If you follow closely FDA’s Office of Pharmaceutical Quality Research (OPQR) work, you will recognize Dr. Zhang from most agency published analytical work realted to Nitrosamines.
This time, the team shines the light into a potential problem known as in-source fragmentation (ISF), which occurs when the analyte molecule undergoes fragmentation before reaching the collision cell.
The authors suggest orthogonal methods using different detection systems, such as ultraviolet (UV) absorption, if available, can be used to confirm the mass spectrometry data. This will be of particular value to the analytical procedure for a newly identified NDSRI as no prior knowledge and reference dataset is available
In the case of nitroso-bumetanide, increasing the fragmentor voltage was found to cause cleavage of the N–NO bond. This is something to be careful about.

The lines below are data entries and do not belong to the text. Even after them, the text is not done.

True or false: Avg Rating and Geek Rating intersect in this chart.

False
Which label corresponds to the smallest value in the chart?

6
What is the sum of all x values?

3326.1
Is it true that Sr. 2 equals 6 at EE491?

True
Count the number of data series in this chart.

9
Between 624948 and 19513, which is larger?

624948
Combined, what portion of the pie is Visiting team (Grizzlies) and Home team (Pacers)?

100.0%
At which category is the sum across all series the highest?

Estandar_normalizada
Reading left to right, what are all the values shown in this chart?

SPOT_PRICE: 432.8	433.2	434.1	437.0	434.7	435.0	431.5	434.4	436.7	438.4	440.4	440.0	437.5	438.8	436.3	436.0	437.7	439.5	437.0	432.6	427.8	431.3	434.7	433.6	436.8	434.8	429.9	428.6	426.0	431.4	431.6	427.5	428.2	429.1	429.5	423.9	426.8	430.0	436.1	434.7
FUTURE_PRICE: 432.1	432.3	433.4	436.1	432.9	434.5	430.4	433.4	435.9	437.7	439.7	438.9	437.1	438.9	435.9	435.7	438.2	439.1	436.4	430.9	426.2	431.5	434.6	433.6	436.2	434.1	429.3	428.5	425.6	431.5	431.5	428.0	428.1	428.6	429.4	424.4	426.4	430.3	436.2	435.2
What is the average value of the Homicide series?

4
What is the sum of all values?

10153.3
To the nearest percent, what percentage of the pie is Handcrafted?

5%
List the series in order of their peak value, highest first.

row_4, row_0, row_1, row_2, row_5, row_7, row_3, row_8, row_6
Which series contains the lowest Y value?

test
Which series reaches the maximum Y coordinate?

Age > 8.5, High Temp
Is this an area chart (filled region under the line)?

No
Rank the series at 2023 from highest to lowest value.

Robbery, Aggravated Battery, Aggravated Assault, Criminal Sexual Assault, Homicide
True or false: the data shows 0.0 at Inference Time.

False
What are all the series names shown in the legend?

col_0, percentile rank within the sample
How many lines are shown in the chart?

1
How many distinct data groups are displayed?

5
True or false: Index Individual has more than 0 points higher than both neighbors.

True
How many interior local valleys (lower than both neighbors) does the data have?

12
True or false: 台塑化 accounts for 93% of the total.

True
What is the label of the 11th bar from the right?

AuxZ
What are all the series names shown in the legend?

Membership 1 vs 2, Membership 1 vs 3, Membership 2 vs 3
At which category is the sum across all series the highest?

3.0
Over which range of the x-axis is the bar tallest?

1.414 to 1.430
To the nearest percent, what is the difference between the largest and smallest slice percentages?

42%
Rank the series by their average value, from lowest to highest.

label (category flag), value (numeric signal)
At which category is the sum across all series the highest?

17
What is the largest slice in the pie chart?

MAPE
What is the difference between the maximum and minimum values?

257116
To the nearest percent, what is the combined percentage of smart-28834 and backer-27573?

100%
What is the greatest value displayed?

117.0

There was minimal ISF when fragmentor was lower than 100 V, however, 15% and 30% of both analytes lost NO group due to ISF when fragmentor was 120 V and 135 V, respectively different scientific principles (MS v.s. UV) which can identify potential inherent limitations of one or both methods, if a difference in resultant measurement values exists.
During method development I observed a small amount of NO‑cleavage for my analyte (approximately 10%). This made me wonder whether it might actually be advantageous to include a transition that specifically monitors this fragment.
For example:
Classical approach:
300 → 180 m/z (Qauntifier)
300 → 200 m/z (Qaulifier)
Alternative approach including NO‑cleavage monitoring:
300 → 180 m/z (Qauntifier)
270 → 180 m/z (Qualifier / monitoring the NO‑loss channel)
By tracking the NO‑cleavage pathway (e.g., using the 270 m/z precursor), you could generate a ratio that is monitored throughout the sequence. If the fragmentation behavior is sensitive to small variations in source conditions, this ratio might help detect those fluctuations and provide an additional layer of control.
Has anyone used this approach, or see potential drawbacks? In theory, it seems like a useful way to evaluate the stability of signals over time.